Tidak jauh dari rumahnya yang sangat sederhana, agak ke
utara sedikit, ada surau yang disitu saban hari beliau mengajar
santri-santrinya. Kalau bulan puasa begini, lazimnya surau, tempat itupun
dipakai untuk tarawih berjamaah. Tetapi, jamaah sholat tarawih kyai Zailani
adalah orang-orang khusus. Orang-orang yang
tak menghitung jam berapa nanti sholat tarawih akan berakhir. Karena sebagaimana
saat beliau naik sepeda tuanya, dalam memimpin sholat tarawih itu pun beliau
sangat pelan sekali.
Beberapa orang dengan nada guyon menyebut sholat tarawih di
surau kyai Zailani seperti sedang menumpang bis Kenongo. Sampeyan tahu, saat itu bis Kenongo bodinya sudah rapuh sedemikian
rupa. Trayeknya jarak dekat saja; Jember-Lumajang PP. Jalannya ogah-ogahan,
seperti tak memedulikan penumpang yang ingin segera tiba di tempat tujuan.

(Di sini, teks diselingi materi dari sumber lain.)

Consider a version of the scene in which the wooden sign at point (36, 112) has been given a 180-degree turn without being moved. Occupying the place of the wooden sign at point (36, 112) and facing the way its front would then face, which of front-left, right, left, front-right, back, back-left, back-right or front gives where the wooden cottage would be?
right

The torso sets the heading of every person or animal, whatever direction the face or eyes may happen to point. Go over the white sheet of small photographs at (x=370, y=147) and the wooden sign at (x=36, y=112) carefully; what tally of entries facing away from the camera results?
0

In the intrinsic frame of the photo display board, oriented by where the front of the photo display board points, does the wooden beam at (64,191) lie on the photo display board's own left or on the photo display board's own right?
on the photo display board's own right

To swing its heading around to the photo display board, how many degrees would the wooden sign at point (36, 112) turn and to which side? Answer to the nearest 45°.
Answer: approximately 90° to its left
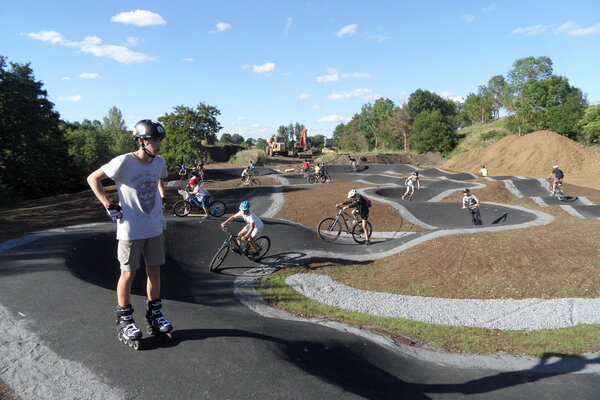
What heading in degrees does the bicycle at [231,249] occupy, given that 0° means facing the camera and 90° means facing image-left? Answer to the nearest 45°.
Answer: approximately 45°

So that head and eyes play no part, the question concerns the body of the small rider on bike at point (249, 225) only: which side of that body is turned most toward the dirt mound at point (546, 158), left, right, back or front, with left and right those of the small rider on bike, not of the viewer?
back

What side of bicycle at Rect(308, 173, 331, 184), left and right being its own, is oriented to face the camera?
left

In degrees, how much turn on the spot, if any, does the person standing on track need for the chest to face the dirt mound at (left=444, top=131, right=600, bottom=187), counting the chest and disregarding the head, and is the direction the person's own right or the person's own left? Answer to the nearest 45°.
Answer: approximately 90° to the person's own left

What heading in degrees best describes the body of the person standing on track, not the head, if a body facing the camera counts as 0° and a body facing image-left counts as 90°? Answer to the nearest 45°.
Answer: approximately 315°
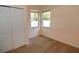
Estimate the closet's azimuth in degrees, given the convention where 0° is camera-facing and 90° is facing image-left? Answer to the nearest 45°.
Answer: approximately 315°
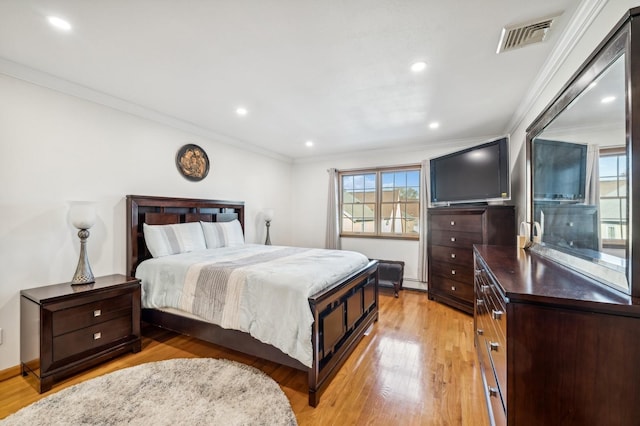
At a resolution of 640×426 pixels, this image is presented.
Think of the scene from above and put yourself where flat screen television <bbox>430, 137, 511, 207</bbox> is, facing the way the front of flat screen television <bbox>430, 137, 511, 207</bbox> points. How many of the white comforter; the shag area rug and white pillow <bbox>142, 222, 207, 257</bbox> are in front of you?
3

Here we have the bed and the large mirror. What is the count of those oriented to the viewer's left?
1

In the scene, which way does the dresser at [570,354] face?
to the viewer's left

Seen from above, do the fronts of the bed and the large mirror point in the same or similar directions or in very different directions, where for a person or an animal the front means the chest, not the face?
very different directions

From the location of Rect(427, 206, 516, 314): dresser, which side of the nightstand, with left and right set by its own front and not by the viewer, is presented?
front

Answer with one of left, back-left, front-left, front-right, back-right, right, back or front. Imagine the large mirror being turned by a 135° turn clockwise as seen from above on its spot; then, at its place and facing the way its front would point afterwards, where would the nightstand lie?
back

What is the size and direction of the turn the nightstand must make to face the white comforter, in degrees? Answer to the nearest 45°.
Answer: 0° — it already faces it

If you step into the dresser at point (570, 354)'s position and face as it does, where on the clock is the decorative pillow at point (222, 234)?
The decorative pillow is roughly at 12 o'clock from the dresser.

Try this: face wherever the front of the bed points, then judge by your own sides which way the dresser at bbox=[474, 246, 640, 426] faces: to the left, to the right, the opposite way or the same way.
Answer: the opposite way

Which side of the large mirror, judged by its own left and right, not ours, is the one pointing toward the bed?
front

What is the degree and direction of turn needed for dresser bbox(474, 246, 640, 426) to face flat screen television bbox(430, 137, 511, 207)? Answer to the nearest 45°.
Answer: approximately 90° to its right

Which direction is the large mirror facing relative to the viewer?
to the viewer's left
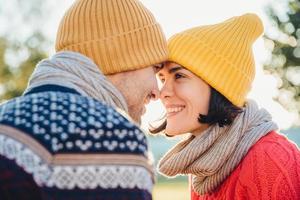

Lain halnya dengan bis Akas atau Tjipto yang kala itu merajai
jalanan. Jalannya selalu ngebut, sliat-sliut,
wuzzz, wuzz, wuzz... Dan tak sedikit orang suka cara yang begitu itu. Tak terkecuali
dalam sholat tarawih. Imam yang biasa membaca Al-Fatihah dengan cepat dalam
satu tarikan nafas, ia laksana sopir bis yang disukai penumpang. Padahal mengemudi
dengan ngebut itu risikonya juga makin besar. Tak peduli Sumber Kencono
berganti nama menjadi Sumber Selamat, kalau cara mengemudinya tetap ugal-ugalan
ya tetap saja membahayakan.
Kyai Zailani baik dalam bersepeda maupun dalam memimpin
sholat tarawih sama sekali tak terburu-buru. Yang diburu barangkali cuma satu;
selamat sampai tujuan. *****
Iya, memang layak jika anggotanya juga sepuh-sepuh, mereka yang habis taraweh tidak punya jadwal facebookan, ngeblog, tidak punya jadwal memperhatikan jadwal tayangan televisi, dan sebagainya.